The input below:

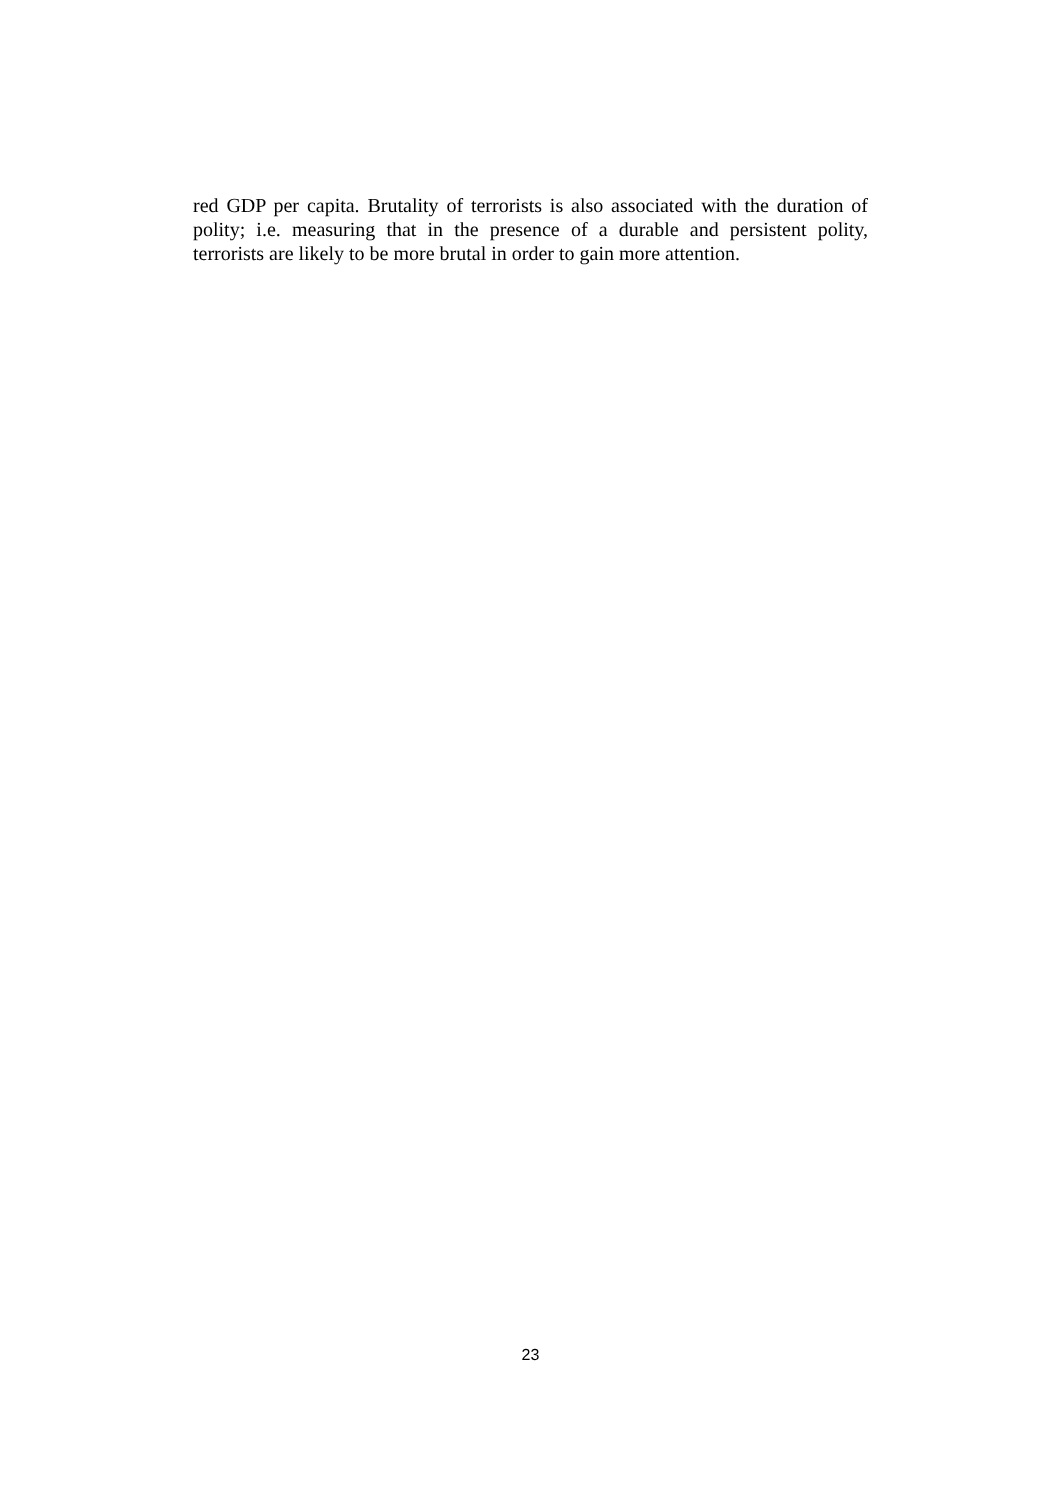red GDP per capita. Brutality of terrorists is also associated with the duration of polity; i.e. measuring that in the presence of a durable and persistent polity, terrorists are likely to be more brutal in order to gain more attention.
23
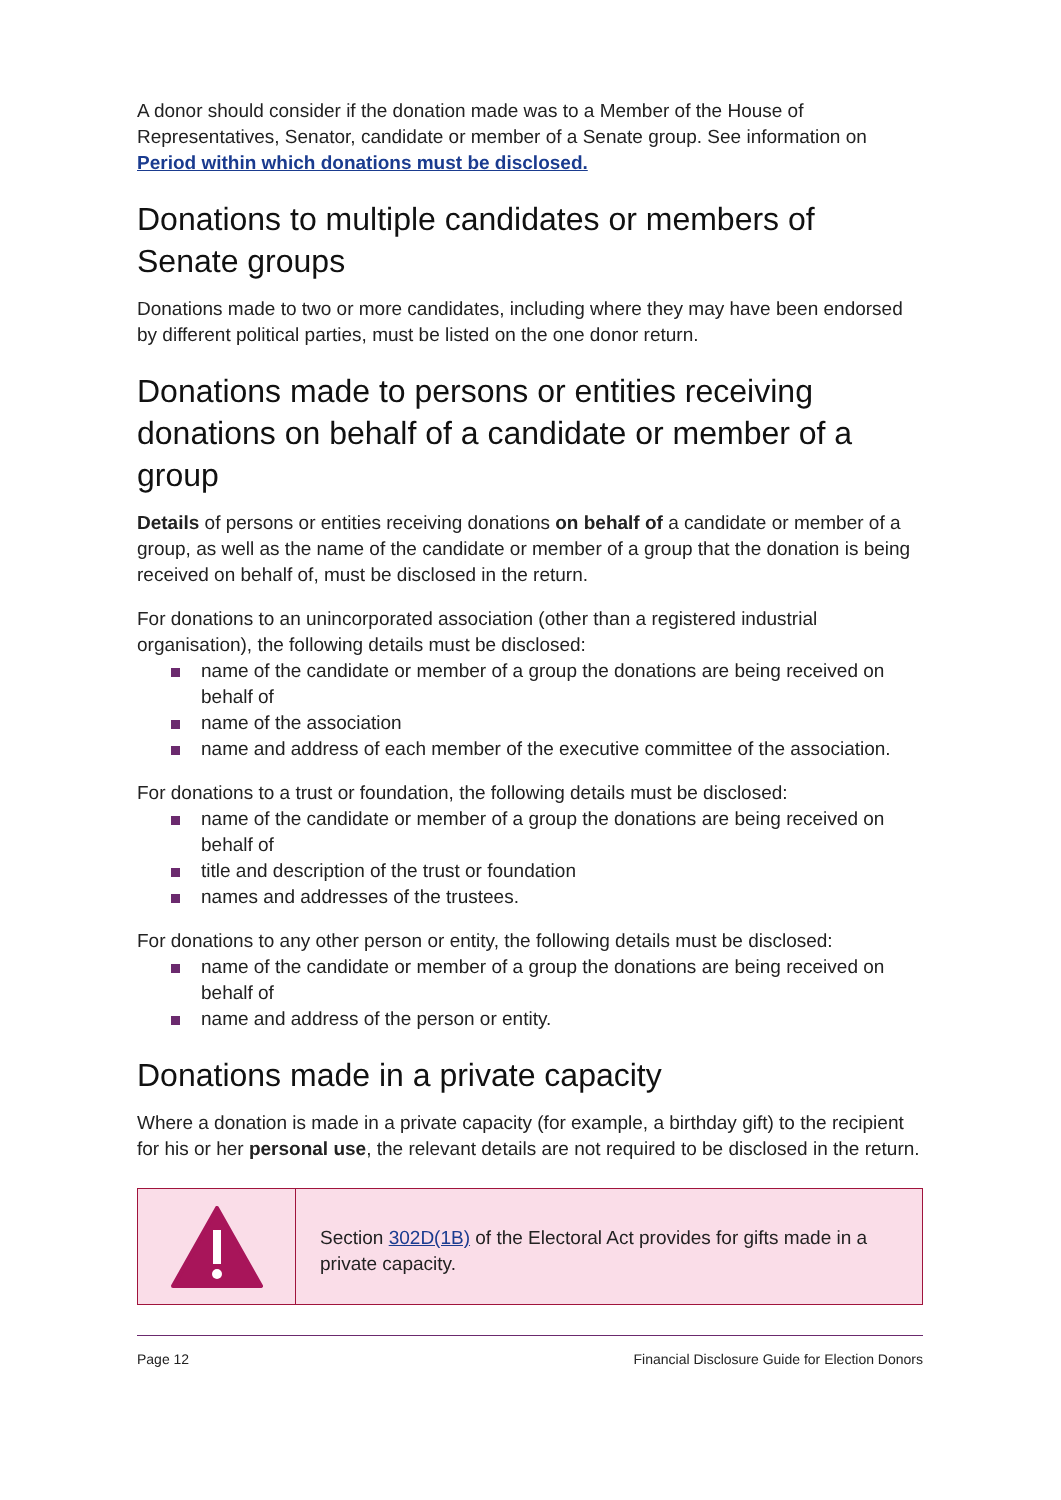A donor should consider if the donation made was to a Member of the House of Representatives, Senator, candidate or member of a Senate group. See information on Period within which donations must be disclosed.
Donations to multiple candidates or members of Senate groups
Donations made to two or more candidates, including where they may have been endorsed by different political parties, must be listed on the one donor return.
Donations made to persons or entities receiving donations on behalf of a candidate or member of a group
Details of persons or entities receiving donations on behalf of a candidate or member of a group, as well as the name of the candidate or member of a group that the donation is being received on behalf of, must be disclosed in the return.
For donations to an unincorporated association (other than a registered industrial organisation), the following details must be disclosed:
name of the candidate or member of a group the donations are being received on behalf of
name of the association
name and address of each member of the executive committee of the association.
For donations to a trust or foundation, the following details must be disclosed:
name of the candidate or member of a group the donations are being received on behalf of
title and description of the trust or foundation
names and addresses of the trustees.
For donations to any other person or entity, the following details must be disclosed:
name of the candidate or member of a group the donations are being received on behalf of
name and address of the person or entity.
Donations made in a private capacity
Where a donation is made in a private capacity (for example, a birthday gift) to the recipient for his or her personal use, the relevant details are not required to be disclosed in the return.
Section 302D(1B) of the Electoral Act provides for gifts made in a private capacity.
Page 12 Financial Disclosure Guide for Election Donors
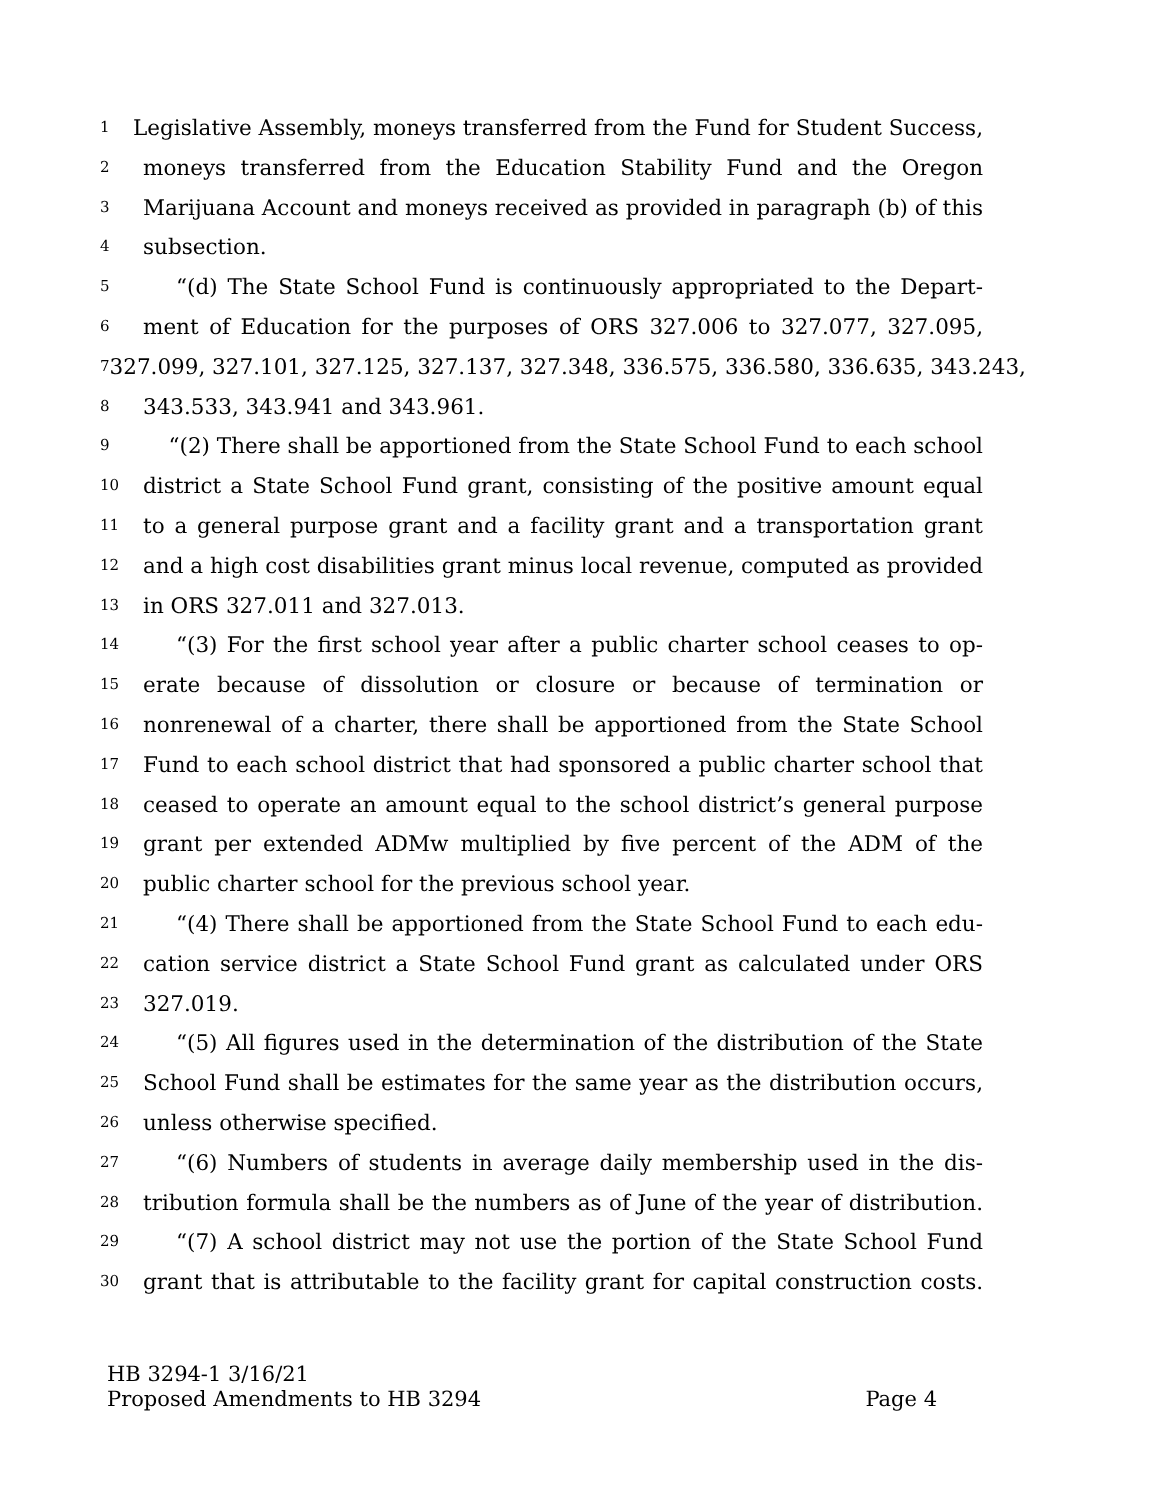1 Legislative Assembly, moneys transferred from the Fund for Student Success,
2 moneys transferred from the Education Stability Fund and the Oregon
3 Marijuana Account and moneys received as provided in paragraph (b) of this
4 subsection.
5 “(d) The State School Fund is continuously appropriated to the Depart-
6 ment of Education for the purposes of ORS 327.006 to 327.077, 327.095,
7 327.099, 327.101, 327.125, 327.137, 327.348, 336.575, 336.580, 336.635, 343.243,
8 343.533, 343.941 and 343.961.
9 “(2) There shall be apportioned from the State School Fund to each school
10 district a State School Fund grant, consisting of the positive amount equal
11 to a general purpose grant and a facility grant and a transportation grant
12 and a high cost disabilities grant minus local revenue, computed as provided
13 in ORS 327.011 and 327.013.
14 “(3) For the first school year after a public charter school ceases to op-
15 erate because of dissolution or closure or because of termination or
16 nonrenewal of a charter, there shall be apportioned from the State School
17 Fund to each school district that had sponsored a public charter school that
18 ceased to operate an amount equal to the school district’s general purpose
19 grant per extended ADMw multiplied by five percent of the ADM of the
20 public charter school for the previous school year.
21 “(4) There shall be apportioned from the State School Fund to each edu-
22 cation service district a State School Fund grant as calculated under ORS
23 327.019.
24 “(5) All figures used in the determination of the distribution of the State
25 School Fund shall be estimates for the same year as the distribution occurs,
26 unless otherwise specified.
27 “(6) Numbers of students in average daily membership used in the dis-
28 tribution formula shall be the numbers as of June of the year of distribution.
29 “(7) A school district may not use the portion of the State School Fund
30 grant that is attributable to the facility grant for capital construction costs.
HB 3294-1 3/16/21
Proposed Amendments to HB 3294 Page 4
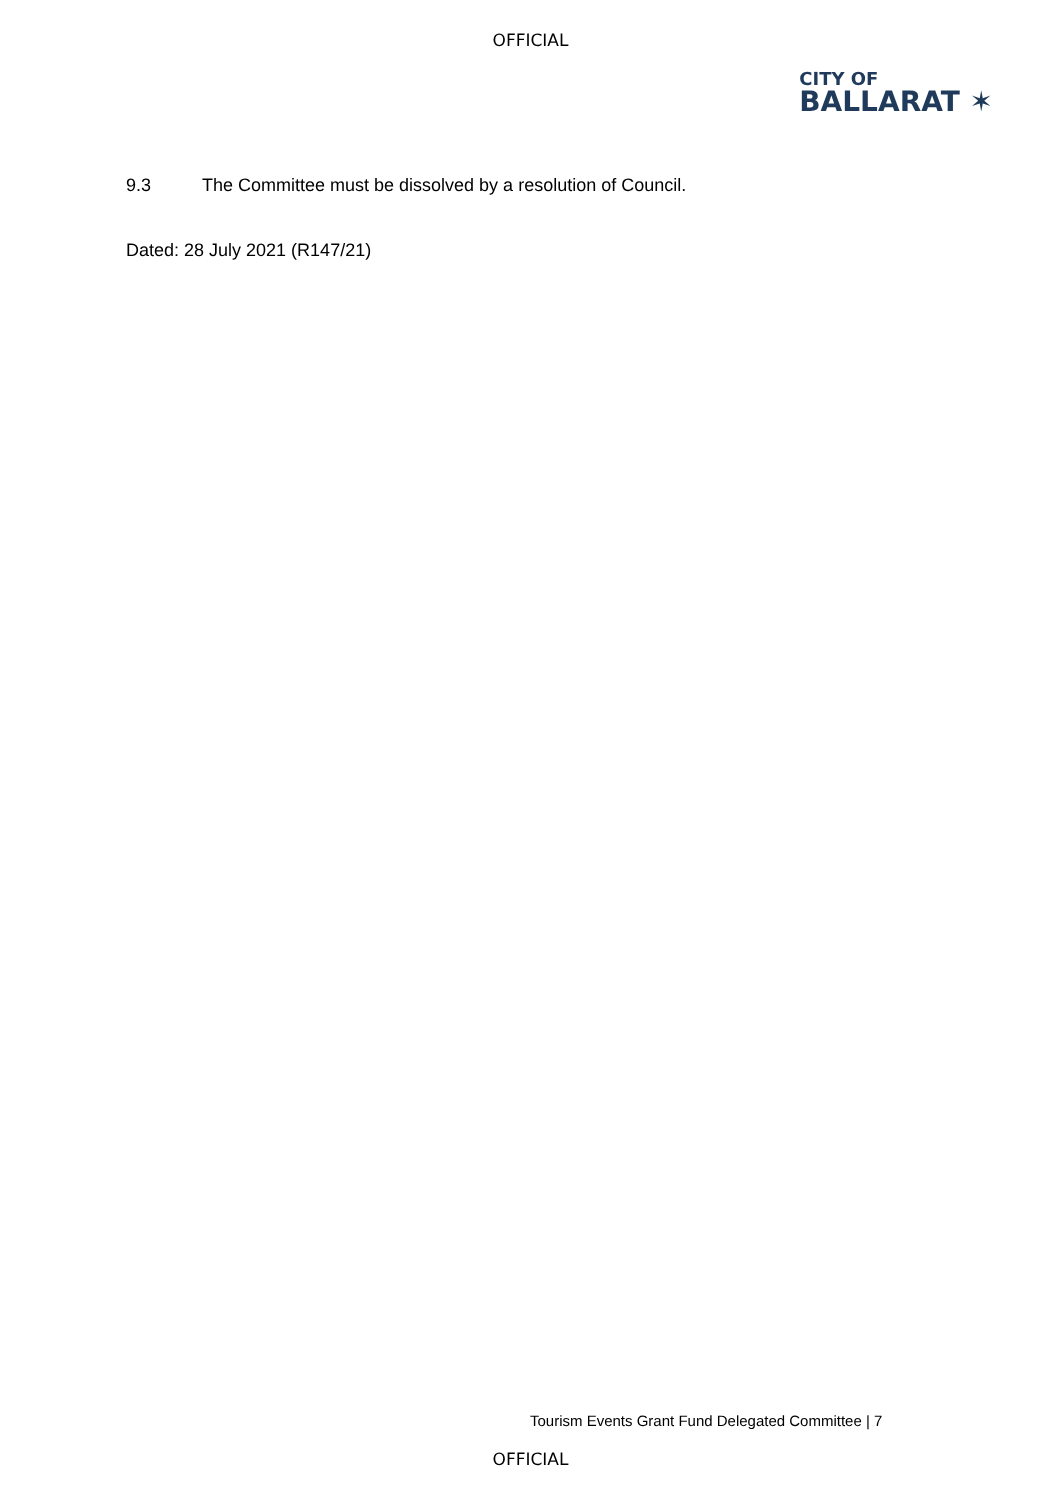OFFICIAL
CITY OF
BALLARAT ✶
9.3 The Committee must be dissolved by a resolution of Council.
Dated: 28 July 2021 (R147/21)
Tourism Events Grant Fund Delegated Committee | 7
OFFICIAL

End of The input.

Exercise aim: Output nothing but the records above, word for word, with the pictures removed.

Exercise answer:
red GDP per capita. Brutality of terrorists is also associated with the duration of polity; i.e. measuring that in the presence of a durable and persistent polity, terrorists are likely to be more brutal in order to gain more attention.
23
A donor should consider if the donation made was to a Member of the House of Representatives, Senator, candidate or member of a Senate group. See information on Period within which donations must be disclosed.
Donations to multiple candidates or members of Senate groups
Donations made to two or more candidates, including where they may have been endorsed by different political parties, must be listed on the one donor return.
Donations made to persons or entities receiving donations on behalf of a candidate or member of a group
Details of persons or entities receiving donations on behalf of a candidate or member of a group, as well as the name of the candidate or member of a group that the donation is being received on behalf of, must be disclosed in the return.
For donations to an unincorporated association (other than a registered industrial organisation), the following details must be disclosed:
name of the candidate or member of a group the donations are being received on behalf of
name of the association
name and address of each member of the executive committee of the association.
For donations to a trust or foundation, the following details must be disclosed:
name of the candidate or member of a group the donations are being received on behalf of
title and description of the trust or foundation
names and addresses of the trustees.
For donations to any other person or entity, the following details must be disclosed:
name of the candidate or member of a group the donations are being received on behalf of
name and address of the person or entity.
Donations made in a private capacity
Where a donation is made in a private capacity (for example, a birthday gift) to the recipient for his or her personal use, the relevant details are not required to be disclosed in the return.
Section 302D(1B) of the Electoral Act provides for gifts made in a private capacity.
Page 12 Financial Disclosure Guide for Election Donors
1 Legislative Assembly, moneys transferred from the Fund for Student Success,
2 moneys transferred from the Education Stability Fund and the Oregon
3 Marijuana Account and moneys received as provided in paragraph (b) of this
4 subsection.
5 “(d) The State School Fund is continuously appropriated to the Depart-
6 ment of Education for the purposes of ORS 327.006 to 327.077, 327.095,
7 327.099, 327.101, 327.125, 327.137, 327.348, 336.575, 336.580, 336.635, 343.243,
8 343.533, 343.941 and 343.961.
9 “(2) There shall be apportioned from the State School Fund to each school
10 district a State School Fund grant, consisting of the positive amount equal
11 to a general purpose grant and a facility grant and a transportation grant
12 and a high cost disabilities grant minus local revenue, computed as provided
13 in ORS 327.011 and 327.013.
14 “(3) For the first school year after a public charter school ceases to op-
15 erate because of dissolution or closure or because of termination or
16 nonrenewal of a charter, there shall be apportioned from the State School
17 Fund to each school district that had sponsored a public charter school that
18 ceased to operate an amount equal to the school district’s general purpose
19 grant per extended ADMw multiplied by five percent of the ADM of the
20 public charter school for the previous school year.
21 “(4) There shall be apportioned from the State School Fund to each edu-
22 cation service district a State School Fund grant as calculated under ORS
23 327.019.
24 “(5) All figures used in the determination of the distribution of the State
25 School Fund shall be estimates for the same year as the distribution occurs,
26 unless otherwise specified.
27 “(6) Numbers of students in average daily membership used in the dis-
28 tribution formula shall be the numbers as of June of the year of distribution.
29 “(7) A school district may not use the portion of the State School Fund
30 grant that is attributable to the facility grant for capital construction costs.
HB 3294-1 3/16/21
Proposed Amendments to HB 3294 Page 4
OFFICIAL
CITY OF
BALLARAT ✶
9.3 The Committee must be dissolved by a resolution of Council.
Dated: 28 July 2021 (R147/21)
Tourism Events Grant Fund Delegated Committee | 7
OFFICIAL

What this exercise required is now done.